Brief 1
Reproduce the whole BigQuery lab text word for word.

Passage to read

In this lab, we are going to use BigQuery to view a public dataset with sample billing data from a Google Cloud organization.
Note: Make sure you right-click on the green “Open GCP Window” button and choose “Open Link in Incognito Window.” If the legal agreement hangs for over a minute, just use the refresh page on your browser.
Successfully complete this lab by achieving the following learning objectives:
- Launch BigQuery
- From the top left menu, scroll down to Big Data, and select BigQuery.
- Run queries and view results
Run queries and view results
Now that we are in BigQuery, let’s look at the sample dataset we are going to work with. We are going to view all columns in our example table to see what fields are included. From the large Query Editor box, copy and paste the following query, then click the Run button:
SELECT * FROM `cloud-training-prod-bucket.arch_infra.billing_data`
FROMcloud-training-prod-bucket.arch_infra.billing_data“ is the public dataset we are working with.

Brief 2
Rewrite the rows from their first line through the line that contains "Ko razmišljamo o", putting "posluchačů" in place of "studentů" and leaving everything else unchanged. Give only those lines.

Information supplied
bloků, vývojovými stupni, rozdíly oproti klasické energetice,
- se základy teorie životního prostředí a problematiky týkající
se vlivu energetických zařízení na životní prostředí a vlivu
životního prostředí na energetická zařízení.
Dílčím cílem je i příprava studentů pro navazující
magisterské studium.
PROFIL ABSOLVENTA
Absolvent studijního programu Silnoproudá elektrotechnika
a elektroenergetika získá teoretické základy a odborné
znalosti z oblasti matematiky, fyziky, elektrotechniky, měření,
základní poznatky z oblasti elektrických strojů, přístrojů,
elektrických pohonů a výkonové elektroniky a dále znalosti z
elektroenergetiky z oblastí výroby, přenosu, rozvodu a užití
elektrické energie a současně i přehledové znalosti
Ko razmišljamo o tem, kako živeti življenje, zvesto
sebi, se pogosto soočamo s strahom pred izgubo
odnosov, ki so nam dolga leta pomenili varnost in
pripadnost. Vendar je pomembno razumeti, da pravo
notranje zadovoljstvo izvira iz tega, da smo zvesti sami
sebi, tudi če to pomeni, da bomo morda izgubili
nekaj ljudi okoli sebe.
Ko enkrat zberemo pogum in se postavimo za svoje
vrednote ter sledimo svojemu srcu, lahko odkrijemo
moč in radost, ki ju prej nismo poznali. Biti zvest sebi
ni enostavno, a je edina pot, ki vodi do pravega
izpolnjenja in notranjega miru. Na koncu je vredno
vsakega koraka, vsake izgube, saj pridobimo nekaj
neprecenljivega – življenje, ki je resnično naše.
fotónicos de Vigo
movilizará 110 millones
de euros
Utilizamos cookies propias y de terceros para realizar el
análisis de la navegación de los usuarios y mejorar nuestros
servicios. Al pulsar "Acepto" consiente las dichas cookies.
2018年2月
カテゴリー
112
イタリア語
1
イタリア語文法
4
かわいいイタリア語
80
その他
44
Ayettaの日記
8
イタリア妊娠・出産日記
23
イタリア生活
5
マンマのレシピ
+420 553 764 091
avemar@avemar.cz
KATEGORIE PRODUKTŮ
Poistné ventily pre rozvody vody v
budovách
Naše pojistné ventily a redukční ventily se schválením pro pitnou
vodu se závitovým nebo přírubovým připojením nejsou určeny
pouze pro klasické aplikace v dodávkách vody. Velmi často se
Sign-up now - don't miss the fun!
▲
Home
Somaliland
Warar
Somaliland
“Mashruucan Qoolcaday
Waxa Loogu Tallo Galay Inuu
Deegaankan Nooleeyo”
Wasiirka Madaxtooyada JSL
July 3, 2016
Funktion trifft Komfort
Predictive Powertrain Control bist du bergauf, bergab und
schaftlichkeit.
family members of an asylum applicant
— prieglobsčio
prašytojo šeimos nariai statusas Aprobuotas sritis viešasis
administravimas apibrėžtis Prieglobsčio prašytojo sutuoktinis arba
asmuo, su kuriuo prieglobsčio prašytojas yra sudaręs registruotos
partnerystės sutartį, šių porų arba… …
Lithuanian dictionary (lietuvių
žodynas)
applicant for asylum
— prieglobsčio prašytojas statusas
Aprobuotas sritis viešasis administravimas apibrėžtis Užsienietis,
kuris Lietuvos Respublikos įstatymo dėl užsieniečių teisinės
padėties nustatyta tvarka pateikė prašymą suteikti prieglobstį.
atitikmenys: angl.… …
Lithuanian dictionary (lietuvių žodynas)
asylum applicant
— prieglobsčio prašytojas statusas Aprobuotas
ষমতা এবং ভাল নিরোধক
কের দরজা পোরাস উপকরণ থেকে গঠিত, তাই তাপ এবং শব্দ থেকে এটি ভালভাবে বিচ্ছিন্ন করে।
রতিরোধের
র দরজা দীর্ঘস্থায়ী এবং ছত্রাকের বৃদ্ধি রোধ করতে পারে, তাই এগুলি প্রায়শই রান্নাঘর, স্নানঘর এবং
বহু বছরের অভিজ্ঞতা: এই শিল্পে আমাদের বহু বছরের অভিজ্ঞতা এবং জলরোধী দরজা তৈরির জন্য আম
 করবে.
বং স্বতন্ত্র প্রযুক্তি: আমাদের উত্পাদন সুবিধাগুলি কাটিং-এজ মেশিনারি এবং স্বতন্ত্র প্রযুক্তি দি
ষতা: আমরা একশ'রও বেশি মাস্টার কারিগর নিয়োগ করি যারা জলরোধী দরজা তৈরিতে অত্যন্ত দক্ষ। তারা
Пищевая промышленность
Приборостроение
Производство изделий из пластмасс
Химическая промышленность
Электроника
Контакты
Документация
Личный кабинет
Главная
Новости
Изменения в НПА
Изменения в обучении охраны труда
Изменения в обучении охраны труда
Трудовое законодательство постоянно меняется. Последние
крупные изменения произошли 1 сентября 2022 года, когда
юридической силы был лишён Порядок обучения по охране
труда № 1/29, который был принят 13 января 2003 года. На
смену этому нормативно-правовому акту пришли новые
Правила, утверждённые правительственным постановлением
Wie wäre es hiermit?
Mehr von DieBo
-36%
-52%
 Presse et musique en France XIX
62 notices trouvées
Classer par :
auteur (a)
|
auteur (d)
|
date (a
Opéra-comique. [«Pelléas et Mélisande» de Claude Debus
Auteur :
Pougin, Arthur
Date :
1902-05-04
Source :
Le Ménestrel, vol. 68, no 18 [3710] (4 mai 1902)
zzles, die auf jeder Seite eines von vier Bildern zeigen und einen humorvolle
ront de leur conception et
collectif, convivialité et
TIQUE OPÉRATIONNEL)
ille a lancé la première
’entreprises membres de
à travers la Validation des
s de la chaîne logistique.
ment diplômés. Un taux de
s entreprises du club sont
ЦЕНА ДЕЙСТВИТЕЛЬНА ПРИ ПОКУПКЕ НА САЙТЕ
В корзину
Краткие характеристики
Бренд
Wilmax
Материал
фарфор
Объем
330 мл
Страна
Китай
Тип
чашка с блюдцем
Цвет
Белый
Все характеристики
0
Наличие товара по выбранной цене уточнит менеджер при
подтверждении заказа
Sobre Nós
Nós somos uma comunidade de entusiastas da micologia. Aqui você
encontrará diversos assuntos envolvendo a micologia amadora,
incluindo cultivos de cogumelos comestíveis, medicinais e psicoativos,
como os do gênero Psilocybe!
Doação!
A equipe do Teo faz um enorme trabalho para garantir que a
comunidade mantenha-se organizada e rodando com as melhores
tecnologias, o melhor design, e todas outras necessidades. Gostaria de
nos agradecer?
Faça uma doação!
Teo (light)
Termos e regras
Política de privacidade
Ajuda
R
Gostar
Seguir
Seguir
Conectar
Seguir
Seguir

Exercise output 1
In this lab, we are going to use BigQuery to view a public dataset with sample billing data from a Google Cloud organization.
Note: Make sure you right-click on the green “Open GCP Window” button and choose “Open Link in Incognito Window.” If the legal agreement hangs for over a minute, just use the refresh page on your browser.
Successfully complete this lab by achieving the following learning objectives:
- Launch BigQuery
- From the top left menu, scroll down to Big Data, and select BigQuery.
- Run queries and view results
Run queries and view results
Now that we are in BigQuery, let’s look at the sample dataset we are going to work with. We are going to view all columns in our example table to see what fields are included. From the large Query Editor box, copy and paste the following query, then click the Run button:
SELECT * FROM `cloud-training-prod-bucket.arch_infra.billing_data`
FROMcloud-training-prod-bucket.arch_infra.billing_data“ is the public dataset we are working with.

Exercise output 2
bloků, vývojovými stupni, rozdíly oproti klasické energetice,
- se základy teorie životního prostředí a problematiky týkající
se vlivu energetických zařízení na životní prostředí a vlivu
životního prostředí na energetická zařízení.
Dílčím cílem je i příprava posluchačů pro navazující
magisterské studium.
PROFIL ABSOLVENTA
Absolvent studijního programu Silnoproudá elektrotechnika
a elektroenergetika získá teoretické základy a odborné
znalosti z oblasti matematiky, fyziky, elektrotechniky, měření,
základní poznatky z oblasti elektrických strojů, přístrojů,
elektrických pohonů a výkonové elektroniky a dále znalosti z
elektroenergetiky z oblastí výroby, přenosu, rozvodu a užití
elektrické energie a současně i přehledové znalosti
Ko razmišljamo o tem, kako živeti življenje, zvesto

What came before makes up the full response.